According to the Scotch Whisky regulations for any whisky to be called a Scotch it’s to clear some rules. The first regulation is that this type of whisky has to be produced in a Scottish distillery and should be made with drinking water and malted barley. Other whole grains can be added to this particular barley. Secondly, this particular concoction has to be processed into mash in a distillery and then fermented only by adding yeast. The distilled spirit should have an alcohol power of less than 94. 8% by volume. This spirit now has to be left to mature in oak casks in warehouses in Scotland. The capacity of the oak casks is also regulated and cannot exceed seven hundred liters. The actual whisky also needs to mature for at least 3 years. A whisky is declared a Scotch only after it follows these processes and then goes through the colour and aroma check.

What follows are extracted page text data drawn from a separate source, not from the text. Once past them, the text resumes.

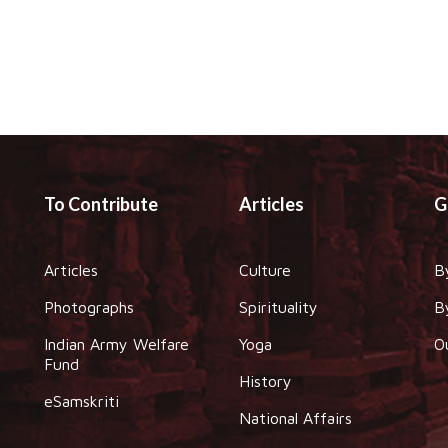
To Contribute
Articles
G
Articles
Culture
B
Photographs
Spirituality
B
Indian Army Welfare
Yoga
O
Fund
History
eSamskriti
National Affairs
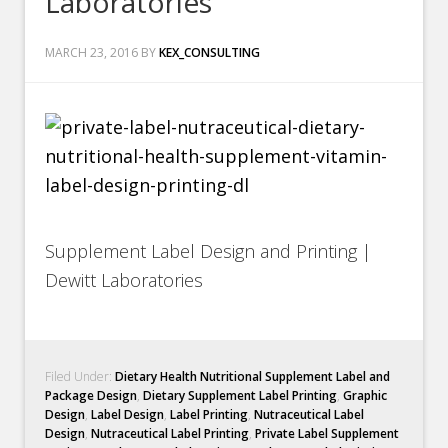
Laboratories
MARCH 23, 2016
BY
KEX_CONSULTING
Supplement Label Design and Printing |
Dewitt Laboratories
Filed Under:
Dietary Health Nutritional Supplement Label and
Package Design
,
Dietary Supplement Label Printing
,
Graphic
Design
,
Label Design
,
Label Printing
,
Nutraceutical Label
Design
,
Nutraceutical Label Printing
,
Private Label Supplement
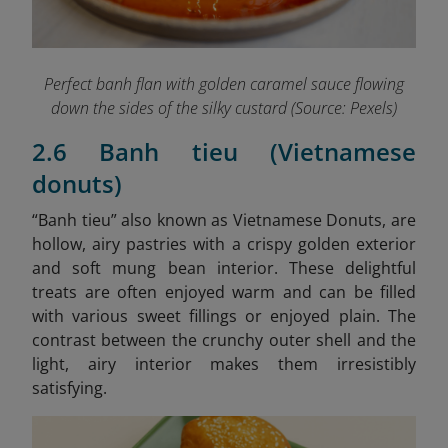
Perfect banh flan with golden caramel sauce flowing
down the sides of the silky custard (Source: Pexels)
2.6 Banh tieu (Vietnamese
donuts)
“B
anh tieu” also known as Vietnamese Donuts, are
hollow, airy pastries with a crispy golden exterior
and soft mung bean interior. These delightful
treats are often enjoyed warm and can be filled
with various sweet fillings or enjoyed plain. The
contrast between the crunchy outer shell and the
light, airy interior makes them irresistibly
satisfying.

In order to become a Scotch, the whisky must manage to retain the aroma, color and taste of the raw materials that go into its producing. Apart from drinking water and basic regulated caramel coloring no external substances can be added to enhance flavor or appearance. Lastly, following following all these protocols, a whisky can be declared a Scotch only after it has gone through an alcoholic beverages strength check. A Scotch should have the minimum alcoholic power by volume of 40%.
If you’re visiting Scotland, whisky distillery tours need to be in your thoughts. Just about all distilleries have tours that take the visitor and introduce him to the fine art of whisky making. There can be many type of whisky tours of Scotland. Some tours take you around the distillery and teach you the technicalities of whisky producing. Some are even more comprehensive and take you down to the cellars and allow you to experience fine whisky in some tasting sessions. You may also go on a whisky trail to gather the full experience of the actual well-known whiskies of Scotland. Either ways you will emerge a whisky lover.